(Human pose keypoint data)

——

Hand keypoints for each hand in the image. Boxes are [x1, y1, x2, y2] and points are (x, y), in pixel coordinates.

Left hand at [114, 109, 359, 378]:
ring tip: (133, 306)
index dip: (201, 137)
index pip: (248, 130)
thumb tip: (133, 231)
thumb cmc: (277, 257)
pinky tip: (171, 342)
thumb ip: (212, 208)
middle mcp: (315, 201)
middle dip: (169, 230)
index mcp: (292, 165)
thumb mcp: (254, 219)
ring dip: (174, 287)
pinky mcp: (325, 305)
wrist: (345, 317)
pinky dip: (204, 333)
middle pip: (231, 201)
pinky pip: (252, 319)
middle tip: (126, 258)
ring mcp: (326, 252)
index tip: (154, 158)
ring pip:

——

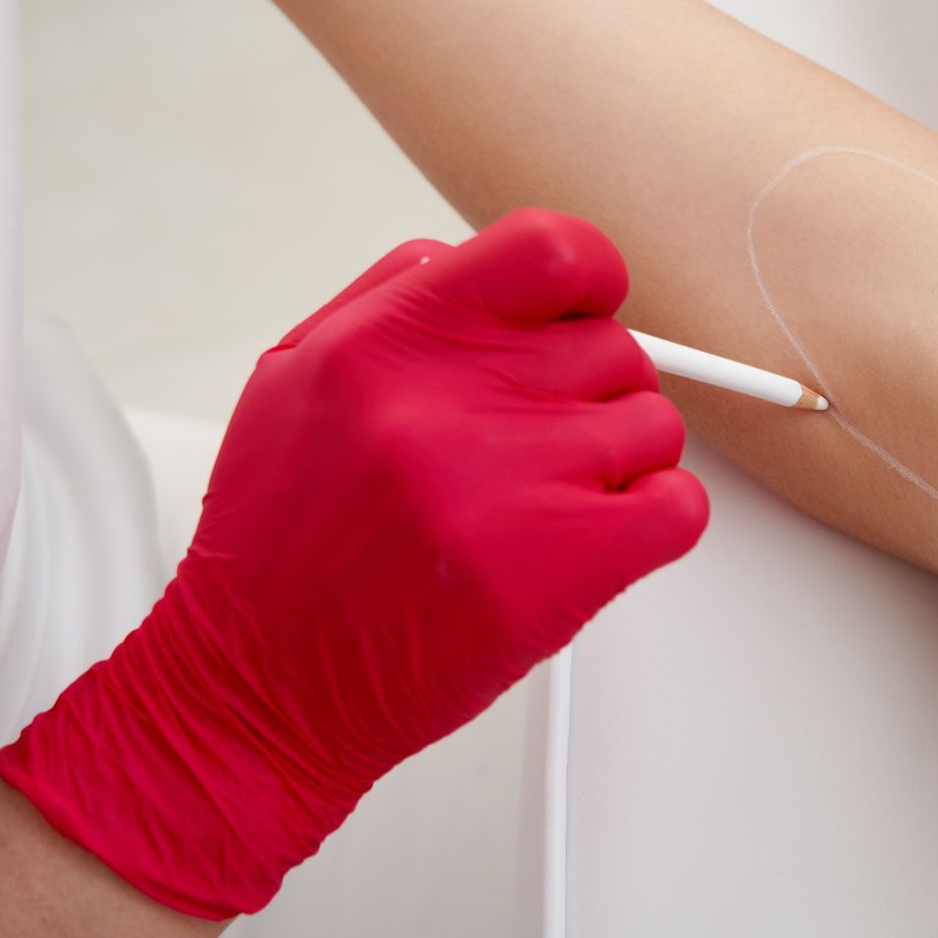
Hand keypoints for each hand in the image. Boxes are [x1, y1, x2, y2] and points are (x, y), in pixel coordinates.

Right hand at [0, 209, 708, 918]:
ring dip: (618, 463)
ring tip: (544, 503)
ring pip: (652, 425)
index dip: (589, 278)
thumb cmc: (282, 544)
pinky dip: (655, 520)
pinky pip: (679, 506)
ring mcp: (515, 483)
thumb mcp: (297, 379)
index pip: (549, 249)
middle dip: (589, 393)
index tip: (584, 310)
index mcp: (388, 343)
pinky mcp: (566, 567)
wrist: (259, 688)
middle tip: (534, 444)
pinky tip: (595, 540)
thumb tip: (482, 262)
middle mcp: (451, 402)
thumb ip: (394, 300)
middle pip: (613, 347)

——

* _WHAT IS BEING ASKED_
Could you return exactly the lines above from the line with "ring dip: (618, 463)" to the line with "middle pip: (613, 347)", both included, and nothing else?

* _SOLUTION TO THIS TASK_
ring dip: (618, 463)
ring tip: (544, 503)
ring pip: (652, 425)
index dip: (589, 278)
thumb cmc: (282, 544)
pinky dip: (655, 520)
pinky pip: (679, 506)
ring mcp: (515, 483)
thumb mcp: (297, 379)
index pip: (549, 249)
middle dip: (589, 393)
index tip: (584, 310)
index mcp: (388, 343)
pinky mcp: (566, 567)
wrist: (259, 688)
middle tip: (534, 444)
pinky tip: (595, 540)
thumb tip: (482, 262)
middle mcp: (451, 402)
thumb ip: (394, 300)
middle pip: (613, 347)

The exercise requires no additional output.